Where should I keep my medication?

Keep out of the reach of children and pets.

Store at room temperature between 20 and 25 degrees C (68 and 77 degrees F). Protect from light. Get rid of any unused medication after the expiration date.

To get rid of medications that are no longer needed or have expired:

  • Take the medication to a medication take-back program. Check with your pharmacy or law enforcement to find a location.
  • If you cannot return the medication, ask your pharmacist or care team how to get rid of this medication safely.

NOTE: This sheet is a summary. It may not cover all possible information. If you have questions about this medicine, talk to your doctor, pharmacist, or health care provider.

© 2024 Elsevier/Gold Standard (2024-02-13 00:00:00)

Additional Information From About Isotretinoin

Note: If a drug has been approved for one use, physicians may elect to use this same drug for other problems if they believe it may be helpful.

Self-Care Tips:

  • Take Isotretinoin at about the same time every day along with a meal that includes some fats (this does not matter for Absorbica)
  • Avoid grapefruit juice
  • Avoid wearing contact lenses if you have dry or irritated eyes
  • Drink at least two to three quarts of fluid every 24 hours, unless you are instructed otherwise.
  • You may be at risk of infection so try to avoid crowds or people with colds, and report fever or any other signs of infection immediately to your health care provider.
  • Wash your hands often.
  • To reduce nausea, take anti-nausea medications as prescribed by your doctor, and eat small, frequent meals.
  • To help treat/prevent mouth sores, use a soft toothbrush, and rinse three times a day with 1/2 to 1 teaspoon of baking soda and/or 1/2 to 1 teaspoon of salt mixed with 8 ounces of water.
  • When you start taking Isotretinoin, you may experience headache, loss of night vision, sleepiness or eyesight changes. Use caution when driving or engaging in tasks requiring alertness until response to drug is known.
  • Avoid sun exposure. Wear sunblock with an SPF of at least 15 and protective clothing.
  • In general, drinking alcoholic beverages should be kept to a minimum or avoided completely.
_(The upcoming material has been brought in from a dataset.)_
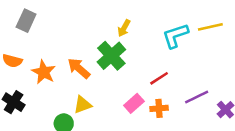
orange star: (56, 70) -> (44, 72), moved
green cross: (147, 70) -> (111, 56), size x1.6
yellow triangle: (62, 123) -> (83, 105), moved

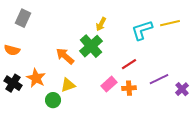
orange star: (44, 72) -> (36, 78), moved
You should discuss this with your doctor.
  • Get plenty of rest.
  • Maintain good nutrition.
  • If you experience symptoms or side effects, be sure to discuss them with your health care team. They can prescribe medications and/or offer other suggestions that are effective in managing such problems.
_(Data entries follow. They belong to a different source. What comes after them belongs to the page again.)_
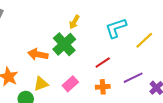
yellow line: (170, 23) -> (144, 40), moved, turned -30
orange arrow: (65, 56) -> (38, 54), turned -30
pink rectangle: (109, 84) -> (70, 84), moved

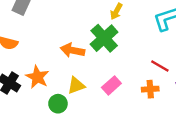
red line: (103, 62) -> (160, 66), moved, turned 63

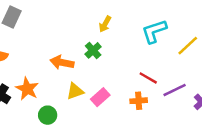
green cross: (104, 38) -> (93, 50), size x0.6
yellow triangle: (76, 85) -> (75, 91), moved

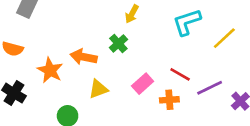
orange star: (27, 89) -> (50, 70), moved
pink rectangle: (100, 97) -> (143, 84), moved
When to contact your doctor or health care provider:

Contact your health care provider immediately, day or night, if you should experience any of the following symptoms:

  • Shortness of breath, wheezing, difficulty breathing, closing up of the throat, swelling of facial features, hives (possible allergic reaction)
  • Fever of 100.4 F (38 C) or higher, chills (possible signs of infection)
  • Having thoughts or feeling like you may want to harm yourself or others
  • Difficulty breathing, sudden weight gain, swelling, vision changes
  • Severe abdominal pain

The following symptoms require medical attention, but are not emergency situations. Contact your health care provider within 24 hours of noticing any of the following:

  • Black or tarry stools, or blood in your stools or urine
  • Unusual bleeding or bruising
  • Abdominal cramping
  • Nausea (interferes with ability to eat and unrelieved with prescribed medications)
  • Vomiting (more than 4-5 episodes within a 24-hour period)
  • Diarrhea (more than 4-6 episodes in a 24-hour period)
  • Mouth sores (painful redness, swelling or ulcers)
  • Extreme fatigue (inability to perform self-care activities)
  • Anxiety, changes in thinking or mood, confusion, difficulty concentrating or trouble sleeping, aggressive or violent behavior, or suicidal thoughts.
  • Depressed (interfering with your ability to carry on your regular activities)
  • Ringing in the ears, problems with hearing
  • Yellowing of the skin or eyes
  • Changes in eyesight

Always inform your health care provider if you experience any unusual symptoms.